The problem:
Where a line below holds the string "scheduler", copy that line.

-- Dataset follows --

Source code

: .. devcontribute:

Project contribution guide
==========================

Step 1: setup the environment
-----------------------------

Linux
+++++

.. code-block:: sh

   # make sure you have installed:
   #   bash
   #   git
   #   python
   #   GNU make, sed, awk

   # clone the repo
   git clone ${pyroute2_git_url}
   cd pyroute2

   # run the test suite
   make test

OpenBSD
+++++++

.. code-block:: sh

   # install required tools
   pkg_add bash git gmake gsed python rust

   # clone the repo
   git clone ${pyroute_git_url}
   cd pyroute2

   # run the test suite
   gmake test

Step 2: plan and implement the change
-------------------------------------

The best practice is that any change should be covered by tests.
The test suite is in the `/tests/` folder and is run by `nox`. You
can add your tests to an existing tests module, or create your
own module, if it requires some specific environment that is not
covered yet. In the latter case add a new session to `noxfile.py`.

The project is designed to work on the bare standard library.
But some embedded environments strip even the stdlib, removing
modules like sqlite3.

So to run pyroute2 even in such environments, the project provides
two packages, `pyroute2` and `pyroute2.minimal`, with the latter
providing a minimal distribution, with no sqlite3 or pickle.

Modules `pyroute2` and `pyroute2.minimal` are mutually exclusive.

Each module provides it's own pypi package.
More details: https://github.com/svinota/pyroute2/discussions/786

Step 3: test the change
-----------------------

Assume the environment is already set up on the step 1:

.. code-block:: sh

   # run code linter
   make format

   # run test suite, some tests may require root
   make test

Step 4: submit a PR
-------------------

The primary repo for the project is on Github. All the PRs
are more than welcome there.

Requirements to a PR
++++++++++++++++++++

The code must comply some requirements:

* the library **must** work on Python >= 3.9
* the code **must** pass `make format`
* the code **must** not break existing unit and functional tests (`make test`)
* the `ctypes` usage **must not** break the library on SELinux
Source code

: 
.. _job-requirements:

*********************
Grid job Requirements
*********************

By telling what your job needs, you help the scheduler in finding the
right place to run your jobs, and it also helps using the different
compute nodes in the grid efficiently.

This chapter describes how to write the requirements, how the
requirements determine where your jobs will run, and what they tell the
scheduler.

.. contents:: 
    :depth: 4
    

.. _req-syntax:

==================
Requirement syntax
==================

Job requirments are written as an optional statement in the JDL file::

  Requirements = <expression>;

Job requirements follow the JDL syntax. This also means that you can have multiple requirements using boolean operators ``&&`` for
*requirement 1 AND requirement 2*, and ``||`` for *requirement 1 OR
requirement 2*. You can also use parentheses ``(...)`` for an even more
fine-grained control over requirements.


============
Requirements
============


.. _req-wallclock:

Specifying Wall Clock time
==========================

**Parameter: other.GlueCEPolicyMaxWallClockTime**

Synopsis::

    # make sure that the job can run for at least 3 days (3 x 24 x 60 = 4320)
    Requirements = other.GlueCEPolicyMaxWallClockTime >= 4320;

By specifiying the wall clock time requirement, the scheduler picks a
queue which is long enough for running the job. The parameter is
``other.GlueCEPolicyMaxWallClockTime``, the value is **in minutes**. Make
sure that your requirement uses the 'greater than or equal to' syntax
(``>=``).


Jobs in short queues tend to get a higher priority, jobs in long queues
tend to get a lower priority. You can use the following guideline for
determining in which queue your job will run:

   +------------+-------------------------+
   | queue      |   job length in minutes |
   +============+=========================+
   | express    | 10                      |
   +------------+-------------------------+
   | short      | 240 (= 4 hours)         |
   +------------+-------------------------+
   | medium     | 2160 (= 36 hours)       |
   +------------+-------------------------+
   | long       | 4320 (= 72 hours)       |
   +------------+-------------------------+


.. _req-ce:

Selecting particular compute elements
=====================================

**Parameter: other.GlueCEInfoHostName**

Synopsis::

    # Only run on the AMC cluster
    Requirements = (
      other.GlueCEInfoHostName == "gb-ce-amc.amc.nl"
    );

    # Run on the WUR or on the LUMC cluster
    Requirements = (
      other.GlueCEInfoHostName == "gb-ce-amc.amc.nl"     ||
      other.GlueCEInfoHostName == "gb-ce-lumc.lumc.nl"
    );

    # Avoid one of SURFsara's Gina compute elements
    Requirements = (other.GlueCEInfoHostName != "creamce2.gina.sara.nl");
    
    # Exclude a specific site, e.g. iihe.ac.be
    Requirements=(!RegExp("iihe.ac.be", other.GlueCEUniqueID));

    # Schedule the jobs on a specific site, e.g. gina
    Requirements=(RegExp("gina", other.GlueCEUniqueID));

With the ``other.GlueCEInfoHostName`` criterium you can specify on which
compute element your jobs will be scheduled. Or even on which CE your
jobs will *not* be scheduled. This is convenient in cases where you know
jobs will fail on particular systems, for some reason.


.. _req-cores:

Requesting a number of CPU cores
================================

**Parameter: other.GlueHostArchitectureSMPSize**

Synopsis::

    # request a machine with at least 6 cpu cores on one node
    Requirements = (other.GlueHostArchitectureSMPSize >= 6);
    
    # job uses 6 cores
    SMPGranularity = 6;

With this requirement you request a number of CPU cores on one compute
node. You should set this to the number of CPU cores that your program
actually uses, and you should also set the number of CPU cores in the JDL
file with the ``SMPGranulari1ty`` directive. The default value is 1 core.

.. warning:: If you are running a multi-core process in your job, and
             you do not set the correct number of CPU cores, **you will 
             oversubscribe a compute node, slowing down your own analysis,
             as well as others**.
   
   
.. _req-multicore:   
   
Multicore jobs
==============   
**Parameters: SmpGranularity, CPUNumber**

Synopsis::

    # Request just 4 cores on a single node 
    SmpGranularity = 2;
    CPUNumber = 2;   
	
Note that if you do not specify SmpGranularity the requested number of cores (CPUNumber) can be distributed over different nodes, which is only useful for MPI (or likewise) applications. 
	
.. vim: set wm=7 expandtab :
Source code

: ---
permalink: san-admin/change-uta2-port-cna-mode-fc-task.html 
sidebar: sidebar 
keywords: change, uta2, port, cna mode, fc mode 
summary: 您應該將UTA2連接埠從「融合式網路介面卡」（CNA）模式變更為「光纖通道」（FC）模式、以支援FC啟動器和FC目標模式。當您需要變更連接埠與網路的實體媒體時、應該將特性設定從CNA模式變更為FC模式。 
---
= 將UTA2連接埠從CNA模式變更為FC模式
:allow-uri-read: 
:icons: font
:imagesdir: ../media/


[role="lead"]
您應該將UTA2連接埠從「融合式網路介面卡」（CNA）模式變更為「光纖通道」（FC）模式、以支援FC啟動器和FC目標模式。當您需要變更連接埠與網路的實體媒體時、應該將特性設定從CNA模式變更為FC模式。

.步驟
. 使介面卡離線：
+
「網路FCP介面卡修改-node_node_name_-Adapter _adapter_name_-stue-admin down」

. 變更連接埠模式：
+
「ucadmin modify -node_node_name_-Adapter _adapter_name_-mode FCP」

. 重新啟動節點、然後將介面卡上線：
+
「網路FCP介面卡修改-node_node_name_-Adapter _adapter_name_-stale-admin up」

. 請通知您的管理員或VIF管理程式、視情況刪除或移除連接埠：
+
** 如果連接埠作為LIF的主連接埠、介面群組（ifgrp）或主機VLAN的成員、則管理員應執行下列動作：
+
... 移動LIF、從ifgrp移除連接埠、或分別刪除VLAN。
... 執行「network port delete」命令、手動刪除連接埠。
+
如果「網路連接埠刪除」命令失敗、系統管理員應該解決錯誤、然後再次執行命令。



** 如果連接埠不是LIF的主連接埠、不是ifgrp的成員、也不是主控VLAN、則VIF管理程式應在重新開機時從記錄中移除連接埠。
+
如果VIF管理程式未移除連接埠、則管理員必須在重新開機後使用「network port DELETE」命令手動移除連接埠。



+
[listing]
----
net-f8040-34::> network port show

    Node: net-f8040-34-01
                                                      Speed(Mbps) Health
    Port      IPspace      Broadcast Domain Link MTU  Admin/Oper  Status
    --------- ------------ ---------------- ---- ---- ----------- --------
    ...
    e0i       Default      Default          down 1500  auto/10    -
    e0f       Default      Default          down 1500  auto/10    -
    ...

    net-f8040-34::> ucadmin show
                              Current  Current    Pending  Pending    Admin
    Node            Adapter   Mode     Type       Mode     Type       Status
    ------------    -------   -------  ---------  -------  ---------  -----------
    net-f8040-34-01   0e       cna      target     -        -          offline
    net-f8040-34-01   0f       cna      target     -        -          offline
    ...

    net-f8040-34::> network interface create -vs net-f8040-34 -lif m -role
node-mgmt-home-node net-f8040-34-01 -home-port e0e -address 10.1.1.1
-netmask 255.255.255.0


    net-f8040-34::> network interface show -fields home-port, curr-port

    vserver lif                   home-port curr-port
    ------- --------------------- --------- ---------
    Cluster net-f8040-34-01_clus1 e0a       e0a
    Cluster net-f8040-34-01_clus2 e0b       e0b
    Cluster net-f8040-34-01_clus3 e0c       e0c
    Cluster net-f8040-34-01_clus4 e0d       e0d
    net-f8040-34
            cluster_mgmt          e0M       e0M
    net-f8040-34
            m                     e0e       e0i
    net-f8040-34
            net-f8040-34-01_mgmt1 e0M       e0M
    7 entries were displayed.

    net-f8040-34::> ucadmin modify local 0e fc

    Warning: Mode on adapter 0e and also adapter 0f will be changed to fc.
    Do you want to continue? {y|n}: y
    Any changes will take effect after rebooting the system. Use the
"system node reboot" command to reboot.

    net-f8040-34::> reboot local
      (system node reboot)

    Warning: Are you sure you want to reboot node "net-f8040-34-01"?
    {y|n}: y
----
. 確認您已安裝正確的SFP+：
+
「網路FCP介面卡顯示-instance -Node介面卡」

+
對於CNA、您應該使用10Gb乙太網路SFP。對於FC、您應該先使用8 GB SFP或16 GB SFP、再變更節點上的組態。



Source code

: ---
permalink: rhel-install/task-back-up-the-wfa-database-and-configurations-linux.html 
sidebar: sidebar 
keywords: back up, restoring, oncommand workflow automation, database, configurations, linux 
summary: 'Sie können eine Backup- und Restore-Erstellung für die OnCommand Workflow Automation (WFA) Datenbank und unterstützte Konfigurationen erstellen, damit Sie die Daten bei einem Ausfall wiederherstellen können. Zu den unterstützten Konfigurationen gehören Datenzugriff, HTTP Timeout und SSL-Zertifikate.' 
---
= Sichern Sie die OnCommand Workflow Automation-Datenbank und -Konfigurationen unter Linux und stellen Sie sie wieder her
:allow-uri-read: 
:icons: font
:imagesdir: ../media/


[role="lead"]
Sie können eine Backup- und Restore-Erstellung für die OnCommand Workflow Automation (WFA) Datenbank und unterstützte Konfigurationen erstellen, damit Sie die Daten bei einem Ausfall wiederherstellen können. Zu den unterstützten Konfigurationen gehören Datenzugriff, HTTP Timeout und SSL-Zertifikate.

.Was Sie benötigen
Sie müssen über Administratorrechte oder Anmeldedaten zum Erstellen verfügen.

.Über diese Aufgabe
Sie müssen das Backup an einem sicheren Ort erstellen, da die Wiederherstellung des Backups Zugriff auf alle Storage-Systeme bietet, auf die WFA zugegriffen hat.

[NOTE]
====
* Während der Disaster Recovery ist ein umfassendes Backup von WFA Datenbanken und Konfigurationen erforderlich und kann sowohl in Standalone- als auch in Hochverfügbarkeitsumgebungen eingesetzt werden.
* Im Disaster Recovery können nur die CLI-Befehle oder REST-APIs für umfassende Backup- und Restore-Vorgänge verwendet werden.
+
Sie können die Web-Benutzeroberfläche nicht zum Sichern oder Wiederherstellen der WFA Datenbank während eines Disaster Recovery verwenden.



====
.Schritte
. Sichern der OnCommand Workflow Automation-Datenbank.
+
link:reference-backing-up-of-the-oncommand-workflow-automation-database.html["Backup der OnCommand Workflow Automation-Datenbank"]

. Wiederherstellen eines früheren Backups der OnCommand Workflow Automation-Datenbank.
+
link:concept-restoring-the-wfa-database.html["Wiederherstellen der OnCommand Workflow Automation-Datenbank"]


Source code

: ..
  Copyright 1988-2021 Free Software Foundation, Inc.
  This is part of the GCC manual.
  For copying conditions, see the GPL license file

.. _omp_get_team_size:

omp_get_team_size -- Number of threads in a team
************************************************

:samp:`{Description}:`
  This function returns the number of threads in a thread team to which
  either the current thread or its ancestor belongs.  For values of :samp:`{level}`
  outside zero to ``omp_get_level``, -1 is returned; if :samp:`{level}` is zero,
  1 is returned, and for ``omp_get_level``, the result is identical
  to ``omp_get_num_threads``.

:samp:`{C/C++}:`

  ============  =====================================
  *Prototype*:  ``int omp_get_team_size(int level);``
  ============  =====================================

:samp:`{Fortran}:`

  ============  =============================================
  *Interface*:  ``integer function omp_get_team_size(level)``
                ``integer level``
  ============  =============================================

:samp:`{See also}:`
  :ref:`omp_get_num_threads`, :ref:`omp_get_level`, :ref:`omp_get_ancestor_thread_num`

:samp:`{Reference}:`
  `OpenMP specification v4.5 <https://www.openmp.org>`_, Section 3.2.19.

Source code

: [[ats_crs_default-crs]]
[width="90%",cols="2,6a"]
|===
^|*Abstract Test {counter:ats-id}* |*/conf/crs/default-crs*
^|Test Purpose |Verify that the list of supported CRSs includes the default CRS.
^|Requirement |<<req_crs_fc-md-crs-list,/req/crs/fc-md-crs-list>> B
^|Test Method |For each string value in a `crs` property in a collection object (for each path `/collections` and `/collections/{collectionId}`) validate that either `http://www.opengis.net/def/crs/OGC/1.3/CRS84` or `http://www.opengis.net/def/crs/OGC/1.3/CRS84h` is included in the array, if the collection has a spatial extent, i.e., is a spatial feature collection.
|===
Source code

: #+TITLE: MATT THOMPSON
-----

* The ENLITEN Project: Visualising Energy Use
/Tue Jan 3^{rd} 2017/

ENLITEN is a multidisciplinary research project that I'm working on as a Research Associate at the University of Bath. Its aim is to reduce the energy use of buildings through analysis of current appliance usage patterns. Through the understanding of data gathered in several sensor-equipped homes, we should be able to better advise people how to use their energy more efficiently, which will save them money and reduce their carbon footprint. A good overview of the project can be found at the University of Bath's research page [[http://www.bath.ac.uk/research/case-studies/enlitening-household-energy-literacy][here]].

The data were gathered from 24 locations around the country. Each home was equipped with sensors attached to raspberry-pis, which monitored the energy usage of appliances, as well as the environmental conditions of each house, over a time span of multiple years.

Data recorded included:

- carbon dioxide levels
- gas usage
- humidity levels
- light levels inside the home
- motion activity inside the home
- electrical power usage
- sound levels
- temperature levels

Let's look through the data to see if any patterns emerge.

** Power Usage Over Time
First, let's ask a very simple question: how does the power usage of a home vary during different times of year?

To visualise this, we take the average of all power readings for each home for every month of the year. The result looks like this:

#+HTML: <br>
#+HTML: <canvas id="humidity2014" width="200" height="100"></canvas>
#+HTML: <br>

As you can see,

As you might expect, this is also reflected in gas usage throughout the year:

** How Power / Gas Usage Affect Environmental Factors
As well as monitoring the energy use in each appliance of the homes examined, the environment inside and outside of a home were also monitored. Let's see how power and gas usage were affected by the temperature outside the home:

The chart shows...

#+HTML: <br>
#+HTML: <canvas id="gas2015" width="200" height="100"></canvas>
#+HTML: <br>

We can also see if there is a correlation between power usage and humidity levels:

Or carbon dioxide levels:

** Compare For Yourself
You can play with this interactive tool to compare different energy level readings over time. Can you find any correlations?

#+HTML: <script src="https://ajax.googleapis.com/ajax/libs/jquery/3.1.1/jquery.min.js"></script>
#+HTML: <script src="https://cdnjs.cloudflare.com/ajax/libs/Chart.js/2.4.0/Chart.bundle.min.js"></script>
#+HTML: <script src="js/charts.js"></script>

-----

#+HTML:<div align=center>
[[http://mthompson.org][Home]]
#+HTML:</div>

-- Dataset concluded --

Your solution:
By telling what your job needs, you help the scheduler in finding the
scheduler.
By specifiying the wall clock time requirement, the scheduler picks a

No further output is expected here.